— ASSIGNMENT —
Restate the records word for word. Include no pictures.
Content starts
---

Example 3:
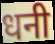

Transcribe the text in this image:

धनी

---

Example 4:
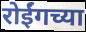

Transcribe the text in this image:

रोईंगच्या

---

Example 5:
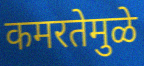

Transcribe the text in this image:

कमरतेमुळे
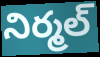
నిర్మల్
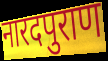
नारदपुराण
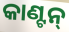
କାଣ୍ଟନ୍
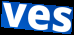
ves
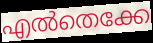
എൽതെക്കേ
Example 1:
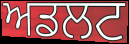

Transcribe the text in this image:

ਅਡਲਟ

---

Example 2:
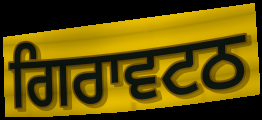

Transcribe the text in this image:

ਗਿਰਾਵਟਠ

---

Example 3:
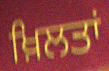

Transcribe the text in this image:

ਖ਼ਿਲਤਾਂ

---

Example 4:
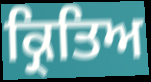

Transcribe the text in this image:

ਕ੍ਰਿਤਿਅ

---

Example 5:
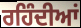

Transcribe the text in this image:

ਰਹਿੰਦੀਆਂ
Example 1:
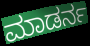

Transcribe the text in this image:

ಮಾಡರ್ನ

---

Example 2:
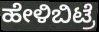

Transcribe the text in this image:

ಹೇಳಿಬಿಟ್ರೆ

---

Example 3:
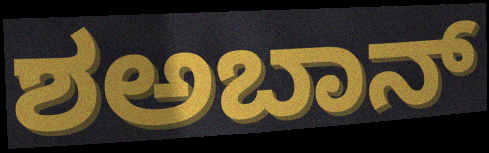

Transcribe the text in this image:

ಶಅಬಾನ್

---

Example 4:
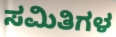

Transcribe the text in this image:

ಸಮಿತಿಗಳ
Content ends
— SOLUTION —
---

Example 3:

Transcribe the text in this image:

धनी

---

Example 4:

Transcribe the text in this image:

रोईंगच्या

---

Example 5:

Transcribe the text in this image:

कमरतेमुळे
నిర్మల్
नारदपुराण
କାଣ୍ଟନ୍
ves
എൽതെക്കേ
Example 1:

Transcribe the text in this image:

ਅਡਲਟ

---

Example 2:

Transcribe the text in this image:

ਗਿਰਾਵਟਠ

---

Example 3:

Transcribe the text in this image:

ਖ਼ਿਲਤਾਂ

---

Example 4:

Transcribe the text in this image:

ਕ੍ਰਿਤਿਅ

---

Example 5:

Transcribe the text in this image:

ਰਹਿੰਦੀਆਂ
Example 1:

Transcribe the text in this image:

ಮಾಡರ್ನ

---

Example 2:

Transcribe the text in this image:

ಹೇಳಿಬಿಟ್ರೆ

---

Example 3:

Transcribe the text in this image:

ಶಅಬಾನ್

---

Example 4:

Transcribe the text in this image:

ಸಮಿತಿಗಳ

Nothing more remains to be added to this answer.